## FRAGMENTO DEL DOCUMENTO
————

Una mancha del tamaño de un chelín
A fines del siglo XVIII la mujer de clase media –explica la escritora inglesa– empezó a escribir novelas. Empezó, mejor dicho, a publicar, porque antes hubo "grandes damas solitarias que escribían sin público y sin crítica". Pero, una vez que comenzaron, debieron sacudirse de encima el polvo acumulado durante años, siglos.
Virginia Woolf percibe, y con razón, una dificultad en la literatura escrita por mujeres durante ese siglo, que consiste en cierta necesidad de defenderse, de justificarse, de usar la pluma como vehículo de proclama. Percibe una voluntad quejosa y también cierto miedo que atenta contra la calidad de la escritura. Sólo Jane Austen, opina, escribe sin odio, sin sermones. Pero aún así, pese a su carácter incipiente, la voz de las mujeres aparece. Y eso, indefectiblemente, modifica el mundo. Modifica la mirada de los hombres y modifica también su escritura.

————

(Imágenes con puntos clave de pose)
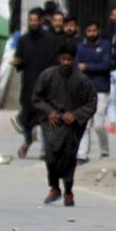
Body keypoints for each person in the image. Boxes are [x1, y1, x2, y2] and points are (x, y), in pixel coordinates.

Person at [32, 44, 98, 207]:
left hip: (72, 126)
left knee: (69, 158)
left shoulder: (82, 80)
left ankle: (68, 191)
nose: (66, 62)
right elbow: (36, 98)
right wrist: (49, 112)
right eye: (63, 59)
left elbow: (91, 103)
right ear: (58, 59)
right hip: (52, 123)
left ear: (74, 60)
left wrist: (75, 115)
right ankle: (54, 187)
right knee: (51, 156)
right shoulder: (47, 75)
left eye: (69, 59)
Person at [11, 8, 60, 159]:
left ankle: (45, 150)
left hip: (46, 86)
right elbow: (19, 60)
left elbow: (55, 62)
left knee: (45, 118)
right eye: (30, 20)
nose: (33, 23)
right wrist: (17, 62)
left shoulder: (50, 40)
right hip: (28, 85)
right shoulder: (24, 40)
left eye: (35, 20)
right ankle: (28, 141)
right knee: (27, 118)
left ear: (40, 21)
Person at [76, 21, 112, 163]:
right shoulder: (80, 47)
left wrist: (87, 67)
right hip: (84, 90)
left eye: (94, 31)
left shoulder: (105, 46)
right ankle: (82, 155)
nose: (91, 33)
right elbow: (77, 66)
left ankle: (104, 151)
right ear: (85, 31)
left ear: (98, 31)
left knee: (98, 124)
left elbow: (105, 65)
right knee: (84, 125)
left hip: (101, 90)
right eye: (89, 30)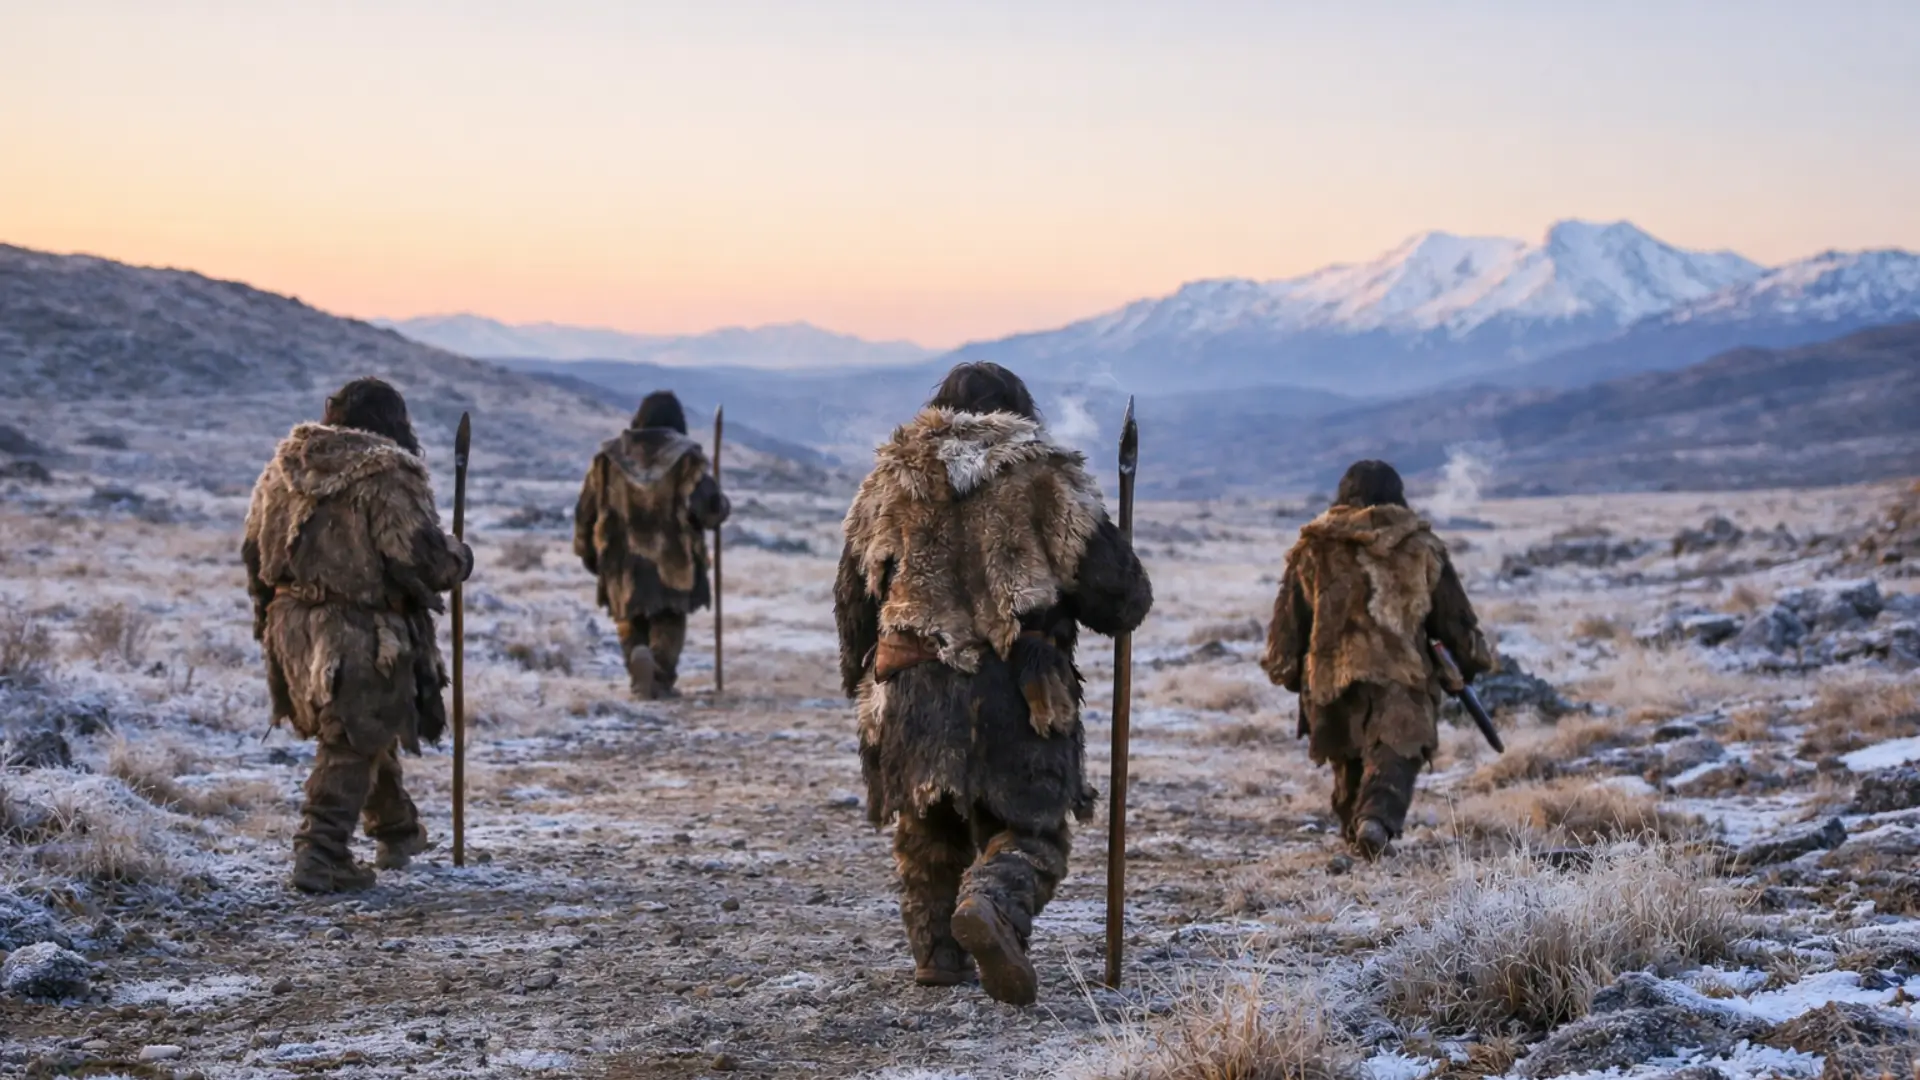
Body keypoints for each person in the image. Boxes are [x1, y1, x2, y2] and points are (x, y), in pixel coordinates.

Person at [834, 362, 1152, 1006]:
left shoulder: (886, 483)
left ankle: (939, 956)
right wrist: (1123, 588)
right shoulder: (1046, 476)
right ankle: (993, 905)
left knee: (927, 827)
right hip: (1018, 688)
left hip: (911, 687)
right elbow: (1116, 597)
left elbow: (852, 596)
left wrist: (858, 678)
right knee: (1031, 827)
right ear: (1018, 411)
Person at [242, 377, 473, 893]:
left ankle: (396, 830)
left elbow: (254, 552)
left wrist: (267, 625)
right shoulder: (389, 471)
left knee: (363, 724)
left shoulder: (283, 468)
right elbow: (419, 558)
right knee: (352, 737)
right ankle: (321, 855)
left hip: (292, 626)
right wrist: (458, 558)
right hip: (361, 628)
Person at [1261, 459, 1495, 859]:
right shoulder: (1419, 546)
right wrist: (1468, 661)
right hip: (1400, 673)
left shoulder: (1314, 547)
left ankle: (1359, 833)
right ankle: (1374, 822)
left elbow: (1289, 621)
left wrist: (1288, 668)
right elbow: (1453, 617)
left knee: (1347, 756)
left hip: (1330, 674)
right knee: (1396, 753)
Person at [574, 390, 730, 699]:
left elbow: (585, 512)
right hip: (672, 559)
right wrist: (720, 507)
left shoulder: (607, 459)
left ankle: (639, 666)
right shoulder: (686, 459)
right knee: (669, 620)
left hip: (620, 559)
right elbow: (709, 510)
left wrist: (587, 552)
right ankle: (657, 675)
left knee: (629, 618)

————

## PREGUNTAS PLANTEADAS
1. En el fragmento sobre la escritura de las mujeres, ¿qué autora escribe sin odio y sin sermones, según opina Virginia Woolf?
2. ¿Puedes reescribir el tramo del fragmento que va de "Virginia Woolf percibe, y" a "también su escritura." reemplazando "miedo" por "temor"?
Los registros no desempeñan ningún papel aquí.

## RESPUESTAS POR TAREA
1. Jane Austen.

2.
Virginia Woolf percibe, y con razón, una dificultad en la literatura escrita por mujeres durante ese siglo, que consiste en cierta necesidad de defenderse, de justificarse, de usar la pluma como vehículo de proclama. Percibe una voluntad quejosa y también cierto temor que atenta contra la calidad de la escritura. Sólo Jane Austen, opina, escribe sin odio, sin sermones. Pero aún así, pese a su carácter incipiente, la voz de las mujeres aparece. Y eso, indefectiblemente, modifica el mundo. Modifica la mirada de los hombres y modifica también su escritura.